White. Bright. Practically dewy with freshness, dated Monday, December 8 2008 (I quadruple-checked the year)(which the literal-minded will note was not even technically the case in my time zone when I encountered it) sitting there on my monitor for all the world as if it were a regular article waiting patiently to be read, with a perky, amusing author bio in the sidebar looking as normal as all get out.
TMN Contributing Writer Leslie Harpold is a writer and designer with a long list of publications she’s marred with her work. She is working on a novel and dreams alternately of an über urban or ultra rural future, as she is not one to do things by halves. After misspending her 20s in New York City, Leslie now lives in Grosse Pointe, Mich. She makes pie crust from scratch.
Only, it wasn’t.
Normal.
Leslie Harpold, you see, has been dead for exactly two years today. [thanks to Wendie for the correction; I had it at one year. Freakouts are so fresh!] I remember her death particularly, because for several years friends had been telling me how much I, the Christmas nut, would love her annual online Advent Calendar. Which I’m sure I would have, only by the time I finally clicked around to it December 14th of 2006, it was frozen at the 7th. Which date it has been frozen on ever since, because December 7th was the last full day she was alive.

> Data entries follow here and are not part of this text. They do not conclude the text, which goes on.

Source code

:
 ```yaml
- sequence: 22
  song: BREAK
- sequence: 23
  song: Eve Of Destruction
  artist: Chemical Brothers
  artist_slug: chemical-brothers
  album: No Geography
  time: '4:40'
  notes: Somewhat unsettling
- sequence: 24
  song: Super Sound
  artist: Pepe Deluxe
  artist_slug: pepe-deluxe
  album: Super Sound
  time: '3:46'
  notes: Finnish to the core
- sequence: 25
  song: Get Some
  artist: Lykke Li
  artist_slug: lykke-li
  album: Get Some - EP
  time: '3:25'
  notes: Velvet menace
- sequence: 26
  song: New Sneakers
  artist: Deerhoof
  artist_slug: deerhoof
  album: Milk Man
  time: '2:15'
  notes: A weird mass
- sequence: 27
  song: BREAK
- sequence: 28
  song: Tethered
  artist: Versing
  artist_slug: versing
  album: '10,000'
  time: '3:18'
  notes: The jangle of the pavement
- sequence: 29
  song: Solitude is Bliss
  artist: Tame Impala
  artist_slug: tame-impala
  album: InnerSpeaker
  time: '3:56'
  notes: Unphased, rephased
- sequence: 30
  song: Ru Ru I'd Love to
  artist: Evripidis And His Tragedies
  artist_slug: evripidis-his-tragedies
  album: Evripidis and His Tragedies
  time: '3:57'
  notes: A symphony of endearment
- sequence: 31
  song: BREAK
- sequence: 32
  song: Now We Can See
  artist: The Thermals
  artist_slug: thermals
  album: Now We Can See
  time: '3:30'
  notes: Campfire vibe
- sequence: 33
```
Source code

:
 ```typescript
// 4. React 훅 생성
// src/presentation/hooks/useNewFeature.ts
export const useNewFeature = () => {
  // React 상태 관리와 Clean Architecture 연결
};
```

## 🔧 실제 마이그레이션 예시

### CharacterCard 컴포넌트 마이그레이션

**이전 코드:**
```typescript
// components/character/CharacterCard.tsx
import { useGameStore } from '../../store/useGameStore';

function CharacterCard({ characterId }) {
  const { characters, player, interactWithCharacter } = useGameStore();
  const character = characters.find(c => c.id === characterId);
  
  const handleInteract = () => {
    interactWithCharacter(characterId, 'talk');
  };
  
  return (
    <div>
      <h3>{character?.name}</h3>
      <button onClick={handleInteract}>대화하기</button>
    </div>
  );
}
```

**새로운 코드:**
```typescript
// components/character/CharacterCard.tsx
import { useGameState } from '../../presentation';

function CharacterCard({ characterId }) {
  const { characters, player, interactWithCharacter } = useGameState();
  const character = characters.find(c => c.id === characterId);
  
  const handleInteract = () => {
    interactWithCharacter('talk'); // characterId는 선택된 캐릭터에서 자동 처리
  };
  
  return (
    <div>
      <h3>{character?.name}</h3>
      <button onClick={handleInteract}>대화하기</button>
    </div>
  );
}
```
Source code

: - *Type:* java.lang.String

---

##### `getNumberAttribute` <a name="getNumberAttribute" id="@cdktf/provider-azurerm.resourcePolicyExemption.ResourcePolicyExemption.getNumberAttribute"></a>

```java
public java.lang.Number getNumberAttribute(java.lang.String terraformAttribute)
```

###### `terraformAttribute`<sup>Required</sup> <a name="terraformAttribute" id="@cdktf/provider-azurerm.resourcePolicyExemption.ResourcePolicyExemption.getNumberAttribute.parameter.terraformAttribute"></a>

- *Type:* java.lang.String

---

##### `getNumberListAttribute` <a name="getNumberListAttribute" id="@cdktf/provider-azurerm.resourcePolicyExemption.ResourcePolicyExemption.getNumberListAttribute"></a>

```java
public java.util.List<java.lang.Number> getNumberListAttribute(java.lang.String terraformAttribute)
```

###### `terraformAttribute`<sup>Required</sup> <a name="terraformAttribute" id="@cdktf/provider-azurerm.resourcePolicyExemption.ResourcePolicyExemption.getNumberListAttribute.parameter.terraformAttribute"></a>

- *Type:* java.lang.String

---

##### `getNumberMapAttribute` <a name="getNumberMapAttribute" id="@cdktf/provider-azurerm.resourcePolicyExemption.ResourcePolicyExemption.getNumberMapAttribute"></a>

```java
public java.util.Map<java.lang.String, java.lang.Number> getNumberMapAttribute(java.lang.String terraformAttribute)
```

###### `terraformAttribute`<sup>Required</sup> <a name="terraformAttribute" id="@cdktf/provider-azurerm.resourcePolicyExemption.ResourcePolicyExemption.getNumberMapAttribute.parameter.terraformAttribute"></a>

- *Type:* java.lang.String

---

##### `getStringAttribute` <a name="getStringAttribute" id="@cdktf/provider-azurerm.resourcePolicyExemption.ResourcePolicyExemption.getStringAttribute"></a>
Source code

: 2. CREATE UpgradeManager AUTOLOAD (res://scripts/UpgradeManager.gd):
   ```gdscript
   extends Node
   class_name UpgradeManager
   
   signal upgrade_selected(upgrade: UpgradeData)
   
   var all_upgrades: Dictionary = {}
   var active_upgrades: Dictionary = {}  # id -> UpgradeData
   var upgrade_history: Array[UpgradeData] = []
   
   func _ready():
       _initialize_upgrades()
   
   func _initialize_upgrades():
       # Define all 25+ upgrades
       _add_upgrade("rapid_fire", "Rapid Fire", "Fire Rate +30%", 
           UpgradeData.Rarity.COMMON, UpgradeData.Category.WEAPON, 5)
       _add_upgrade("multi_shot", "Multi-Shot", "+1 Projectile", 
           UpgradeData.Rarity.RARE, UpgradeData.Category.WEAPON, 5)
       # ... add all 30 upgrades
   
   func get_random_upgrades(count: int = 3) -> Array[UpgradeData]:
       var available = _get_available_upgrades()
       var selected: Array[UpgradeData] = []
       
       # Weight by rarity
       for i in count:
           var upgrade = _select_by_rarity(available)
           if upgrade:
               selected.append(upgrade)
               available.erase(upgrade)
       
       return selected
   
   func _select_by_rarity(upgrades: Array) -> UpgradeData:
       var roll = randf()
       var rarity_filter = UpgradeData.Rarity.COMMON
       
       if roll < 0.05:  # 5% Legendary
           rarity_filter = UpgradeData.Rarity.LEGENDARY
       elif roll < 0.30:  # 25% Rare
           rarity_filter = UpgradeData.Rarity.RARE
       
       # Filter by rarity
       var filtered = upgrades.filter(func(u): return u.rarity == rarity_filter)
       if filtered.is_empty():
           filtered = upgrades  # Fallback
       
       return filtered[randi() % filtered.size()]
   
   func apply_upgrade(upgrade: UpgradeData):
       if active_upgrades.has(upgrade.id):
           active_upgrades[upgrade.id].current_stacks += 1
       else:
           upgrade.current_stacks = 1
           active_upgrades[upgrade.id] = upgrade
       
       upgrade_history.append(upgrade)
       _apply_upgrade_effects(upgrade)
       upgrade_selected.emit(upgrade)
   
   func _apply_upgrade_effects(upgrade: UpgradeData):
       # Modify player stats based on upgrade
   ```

She was found by friends several days after her death, in part because of curiosity generated by the failure to update her famous Advent Calendar.
So, naturally, the appearance of a brand-new and highly chipper-sounding article by the aforesaid deceased, most particularly exactly two years after her death and seasonal at that, rather freaked me out.
Mind you, it’s not the first time someone has blogged from beyond the grave.
I just wish they could manage it without:
- freaking me out
- making me feel even guiltier about my work ethic.